> ACTION ITEM:
Where in the data below does the word "index" appear? Copy every line that has it.

======== GIVEN RECORDS

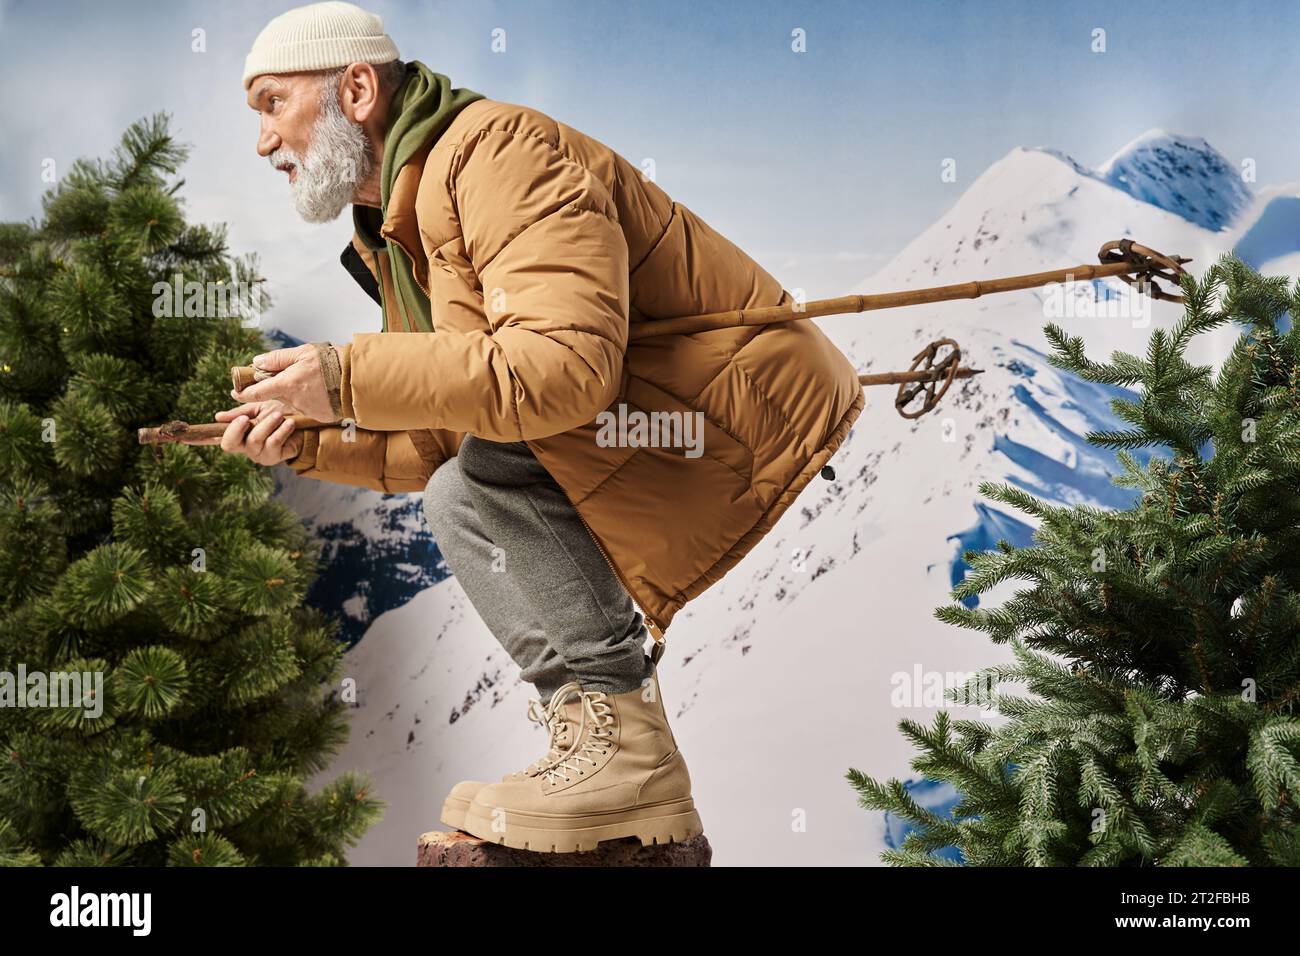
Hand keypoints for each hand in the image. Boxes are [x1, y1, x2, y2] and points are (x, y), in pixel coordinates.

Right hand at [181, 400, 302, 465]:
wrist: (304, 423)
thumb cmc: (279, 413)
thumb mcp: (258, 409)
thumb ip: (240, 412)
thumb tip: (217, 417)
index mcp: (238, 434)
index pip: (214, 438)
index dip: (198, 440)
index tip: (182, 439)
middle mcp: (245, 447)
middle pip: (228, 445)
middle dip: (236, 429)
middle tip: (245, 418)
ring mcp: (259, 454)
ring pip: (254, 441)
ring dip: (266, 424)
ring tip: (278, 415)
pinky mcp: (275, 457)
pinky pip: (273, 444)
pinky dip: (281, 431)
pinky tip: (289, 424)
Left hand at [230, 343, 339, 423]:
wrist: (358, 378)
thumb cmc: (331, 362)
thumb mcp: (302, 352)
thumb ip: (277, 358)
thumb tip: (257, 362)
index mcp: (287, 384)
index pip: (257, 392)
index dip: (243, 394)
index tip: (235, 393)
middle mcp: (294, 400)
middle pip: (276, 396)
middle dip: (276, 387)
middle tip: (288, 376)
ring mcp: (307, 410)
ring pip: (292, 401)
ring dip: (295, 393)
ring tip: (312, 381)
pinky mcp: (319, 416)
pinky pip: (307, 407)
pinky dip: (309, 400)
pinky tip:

================

> YOUR RESPONSE:
index mcp: (238, 434)
index pip: (214, 438)
index dip: (198, 440)
index tip: (182, 439)
index mcp: (287, 384)
index pip: (257, 392)
index dip: (243, 394)
index tip: (235, 393)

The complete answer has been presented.